━━━ EXCERPTED RECORDS

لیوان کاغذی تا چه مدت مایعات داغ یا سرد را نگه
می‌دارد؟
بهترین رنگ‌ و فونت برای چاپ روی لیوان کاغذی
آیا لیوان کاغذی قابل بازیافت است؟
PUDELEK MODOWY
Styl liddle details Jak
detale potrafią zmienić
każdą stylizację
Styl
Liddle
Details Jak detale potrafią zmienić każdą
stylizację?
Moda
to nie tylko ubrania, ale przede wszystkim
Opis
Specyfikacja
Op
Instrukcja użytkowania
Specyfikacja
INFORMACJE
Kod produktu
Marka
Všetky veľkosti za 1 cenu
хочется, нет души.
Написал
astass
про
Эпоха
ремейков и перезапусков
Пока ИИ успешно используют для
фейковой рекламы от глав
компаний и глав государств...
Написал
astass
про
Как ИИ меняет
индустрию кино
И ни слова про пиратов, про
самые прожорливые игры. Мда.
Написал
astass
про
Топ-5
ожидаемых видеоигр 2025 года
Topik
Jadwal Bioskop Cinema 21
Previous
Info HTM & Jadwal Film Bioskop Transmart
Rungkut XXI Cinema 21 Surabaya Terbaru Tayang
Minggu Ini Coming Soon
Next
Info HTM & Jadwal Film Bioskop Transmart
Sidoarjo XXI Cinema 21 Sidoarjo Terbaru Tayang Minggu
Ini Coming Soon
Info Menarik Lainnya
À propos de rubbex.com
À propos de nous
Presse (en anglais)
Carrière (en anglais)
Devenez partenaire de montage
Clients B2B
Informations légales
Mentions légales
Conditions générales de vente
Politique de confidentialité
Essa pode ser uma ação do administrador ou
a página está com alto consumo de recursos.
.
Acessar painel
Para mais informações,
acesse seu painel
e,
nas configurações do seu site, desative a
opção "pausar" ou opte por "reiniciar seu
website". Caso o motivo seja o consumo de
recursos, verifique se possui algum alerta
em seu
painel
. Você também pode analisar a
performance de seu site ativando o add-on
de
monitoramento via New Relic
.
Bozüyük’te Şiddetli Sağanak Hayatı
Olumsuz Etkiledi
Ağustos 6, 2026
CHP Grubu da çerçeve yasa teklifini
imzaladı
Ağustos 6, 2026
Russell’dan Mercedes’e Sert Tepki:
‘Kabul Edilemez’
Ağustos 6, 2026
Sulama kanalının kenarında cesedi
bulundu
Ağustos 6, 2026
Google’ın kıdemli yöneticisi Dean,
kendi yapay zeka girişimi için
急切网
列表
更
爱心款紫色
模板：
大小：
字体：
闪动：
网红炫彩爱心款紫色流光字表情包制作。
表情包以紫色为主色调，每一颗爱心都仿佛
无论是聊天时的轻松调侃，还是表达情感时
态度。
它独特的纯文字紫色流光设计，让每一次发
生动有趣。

━━━━━━

### TASK DETAILS
Repeat, exactly as they stand, the line that contains "performance de seu site ativando o add-on" and all the lines after it in the data above.

### EXERCISE SOLUTION
performance de seu site ativando o add-on
de
monitoramento via New Relic
.
Bozüyük’te Şiddetli Sağanak Hayatı
Olumsuz Etkiledi
Ağustos 6, 2026
CHP Grubu da çerçeve yasa teklifini
imzaladı
Ağustos 6, 2026
Russell’dan Mercedes’e Sert Tepki:
‘Kabul Edilemez’
Ağustos 6, 2026
Sulama kanalının kenarında cesedi
bulundu
Ağustos 6, 2026
Google’ın kıdemli yöneticisi Dean,
kendi yapay zeka girişimi için
急切网
列表
更
爱心款紫色
模板：
大小：
字体：
闪动：
网红炫彩爱心款紫色流光字表情包制作。
表情包以紫色为主色调，每一颗爱心都仿佛
无论是聊天时的轻松调侃，还是表达情感时
态度。
它独特的纯文字紫色流光设计，让每一次发
生动有趣。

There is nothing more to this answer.